→ **Passage à examiner**:
Les récentes affaires Vinci et EADS ne redorent en rien l'image des "patrons" en France... Les questions qu'elles suscitent sont fort simples: les "patrons" gagnent-ils trop d'argent ? le gagnent-il "honnêtement" ?
En préalable, on note que les patrons dont on cite le salaire, les indemnités de départ ou les plus-values issues de l'exercice de "stock options" sont une toute petite population correspondant au CAC40 (en poussant on va jusqu'au SBF120) donc sont une quarantaine ou peut-être au grand maximum une toute petite centaine en France.
Ces individus sont, pour un certain nombre, des fondateurs (un seul au sein du CAC40 en la personne de Bernard Arnault), ou des héritiers (6 au sein du CAC40 en 2005 comme Franck Riboud chez Danone, Martin Bouygues, Patrick Ricard, Arnaud Lagardère, François-Henri Pinault et feu Edouard Michelin) ou, pour leur majorité, des cadres dirigeants qui ont "fait carrière", démontré des qualités de managers, de gestionnaires ou de visionnaires et qui ont su accéder aux plus hautes fonctions de leur entreprise soit parce qu'on les y a nommés (cas des recrutements externes ou des "nominations" pour les entreprises dont l'état est l'actionnaire de référence), soit parce qu'ils s'y sont imposés (2 cas de figures ici: le "dauphin" désigné par un dirigeant historique qui prend du recul ou le profil le plus habile "politiquement" qui finit par rallier les faveurs la majorité du Conseil d'administration).
Je ne sais pas qui disait "En France, on n'aime pas ceux qui gagnent de l'argent mais on aime ceux qui en ont". Toujours est-il que les fondateurs/héritiers sont, par définition, actionnaires de leurs entreprises, donc patrimonialement déjà très riches et ont, en général, des rémunérations qui ne font pas la "une" des journaux: leur motivation est de faire prospérer leur "patrimoine" et cela semble être accepté.
Les patrons "salariés" (l'expression est claire mais impropre puisque techniquement un certain nombre sont mandataires sociaux non salariés), eux, comptent sur leur rémunération pour devenir riches et il y a une forte tendance à ce que cet objectif soit atteint par eux ! Il n'y a pas si longtemps que cela Michel Bon, patron à l'époque de France Télécom, quatrième ou cinquième opérateur télécom mondial, annonçait ne gagner que 200.000 euros ce qui contraste avec la fameuse "prime" de 8 millions d'euros qu'Antoine Zacharias, ex PDG de Vinci, aurait revendiquée pour la conclusion de l'acquisition par Vinci des Autoroutes du Sud de la France. Il y a visiblement une certaine inflation pour ne pas dire une inflation certaine...

→ **Extraits du listing**:

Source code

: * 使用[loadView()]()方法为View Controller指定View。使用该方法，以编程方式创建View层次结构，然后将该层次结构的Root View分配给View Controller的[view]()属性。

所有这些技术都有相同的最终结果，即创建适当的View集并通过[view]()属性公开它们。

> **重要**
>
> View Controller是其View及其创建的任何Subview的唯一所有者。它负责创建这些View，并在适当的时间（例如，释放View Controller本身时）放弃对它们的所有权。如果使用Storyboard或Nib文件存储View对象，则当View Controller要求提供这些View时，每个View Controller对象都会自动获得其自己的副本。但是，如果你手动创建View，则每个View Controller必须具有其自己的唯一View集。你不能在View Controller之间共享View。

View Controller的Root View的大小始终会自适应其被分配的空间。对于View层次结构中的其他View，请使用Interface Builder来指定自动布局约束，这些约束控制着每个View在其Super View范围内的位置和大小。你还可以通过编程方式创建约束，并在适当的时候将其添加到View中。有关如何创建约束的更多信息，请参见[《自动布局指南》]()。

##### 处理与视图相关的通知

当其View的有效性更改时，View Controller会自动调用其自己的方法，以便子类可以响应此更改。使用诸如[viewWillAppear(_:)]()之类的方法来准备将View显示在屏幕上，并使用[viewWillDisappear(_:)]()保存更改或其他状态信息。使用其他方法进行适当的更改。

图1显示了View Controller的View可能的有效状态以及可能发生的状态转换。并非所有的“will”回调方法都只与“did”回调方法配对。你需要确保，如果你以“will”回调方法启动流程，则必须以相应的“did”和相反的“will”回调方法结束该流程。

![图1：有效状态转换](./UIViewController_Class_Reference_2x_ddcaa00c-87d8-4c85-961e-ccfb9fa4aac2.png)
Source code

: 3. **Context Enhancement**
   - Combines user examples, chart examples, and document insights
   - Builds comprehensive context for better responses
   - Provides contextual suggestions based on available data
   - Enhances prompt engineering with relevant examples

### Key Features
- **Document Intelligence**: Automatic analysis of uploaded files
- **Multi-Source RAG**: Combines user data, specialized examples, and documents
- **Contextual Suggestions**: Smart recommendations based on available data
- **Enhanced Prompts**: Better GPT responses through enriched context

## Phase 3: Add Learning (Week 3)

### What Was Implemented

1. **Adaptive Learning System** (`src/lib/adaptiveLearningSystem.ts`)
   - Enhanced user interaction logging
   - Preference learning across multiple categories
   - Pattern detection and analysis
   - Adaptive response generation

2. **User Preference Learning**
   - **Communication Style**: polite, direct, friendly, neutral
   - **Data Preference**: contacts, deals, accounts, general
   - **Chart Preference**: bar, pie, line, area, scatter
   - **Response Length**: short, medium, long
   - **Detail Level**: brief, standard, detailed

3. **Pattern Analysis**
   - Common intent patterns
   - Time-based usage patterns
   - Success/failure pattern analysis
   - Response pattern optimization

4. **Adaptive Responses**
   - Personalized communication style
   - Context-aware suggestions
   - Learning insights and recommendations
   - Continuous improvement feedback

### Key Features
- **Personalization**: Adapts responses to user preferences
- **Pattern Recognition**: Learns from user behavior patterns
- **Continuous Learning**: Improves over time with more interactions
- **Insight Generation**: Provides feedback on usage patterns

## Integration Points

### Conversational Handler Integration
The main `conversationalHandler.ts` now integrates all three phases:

---

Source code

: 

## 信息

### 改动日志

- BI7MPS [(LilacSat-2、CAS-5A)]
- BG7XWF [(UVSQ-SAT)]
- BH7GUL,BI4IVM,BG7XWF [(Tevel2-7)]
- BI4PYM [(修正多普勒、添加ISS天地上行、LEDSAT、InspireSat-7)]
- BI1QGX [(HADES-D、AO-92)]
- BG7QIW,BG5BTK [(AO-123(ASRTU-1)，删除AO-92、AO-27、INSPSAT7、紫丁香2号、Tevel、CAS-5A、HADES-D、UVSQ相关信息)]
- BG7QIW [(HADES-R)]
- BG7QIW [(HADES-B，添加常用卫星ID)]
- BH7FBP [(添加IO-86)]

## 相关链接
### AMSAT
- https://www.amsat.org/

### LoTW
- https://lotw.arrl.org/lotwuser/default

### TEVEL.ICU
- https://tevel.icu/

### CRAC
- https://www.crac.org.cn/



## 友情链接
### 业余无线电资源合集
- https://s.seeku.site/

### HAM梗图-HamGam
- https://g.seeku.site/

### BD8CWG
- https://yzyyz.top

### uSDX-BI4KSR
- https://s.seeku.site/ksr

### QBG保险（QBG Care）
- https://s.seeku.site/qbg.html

→ **Liste des tâches**:
a: Recopiez à l'identique, dans le listing, tout ce qui va de la ligne contenant "### Conversational Handler Integration" jusqu'à la ligne contenant "now integrates all", ces deux lignes comprises.
b: Rédigez la suite du texte sur la rémunération des grands patrons en France, en reprenant juste après sa dernière phrase.

→ **Réponses par tâche**:
a:
### Conversational Handler Integration
The main `conversationalHandler.ts` now integrates all three phases:

b:
En première analyse, vu la rareté des postes et vu les difficultés qu'il y a, à la fois pour y accéder et y durer, il n'est pas choquant de constater que ces CEOs (Chief Executive Officer) ont, pendant leur période d'exercice, des "packages" qui ressemblent à celui de Zidane (une quinzaine de millions d'euros par an) pouvant tendre pour les patrons des leaders mondiaux vers ceux de Michael Schuhmacher ou Tiger Woods (environ 75 millions de dollars chacun).
Même si le talent individuel de ces individus est beaucoup moins visible que celui d'un sportif de haut niveau ou d'une pop star, je pense que personne ne serait choqué de savoir que le patron "moyen" d'une entreprise du CAC40 gagne moins "en salaire" (moyenne à 2.3 millions d'euros en 2005) qu'un bon international de football (Makelele, Thuram...), qu'un Gérard Jugnot, un Jean Réno, un Florent Pagny ou même un Johnny Halliday (5 millions d'euros environ).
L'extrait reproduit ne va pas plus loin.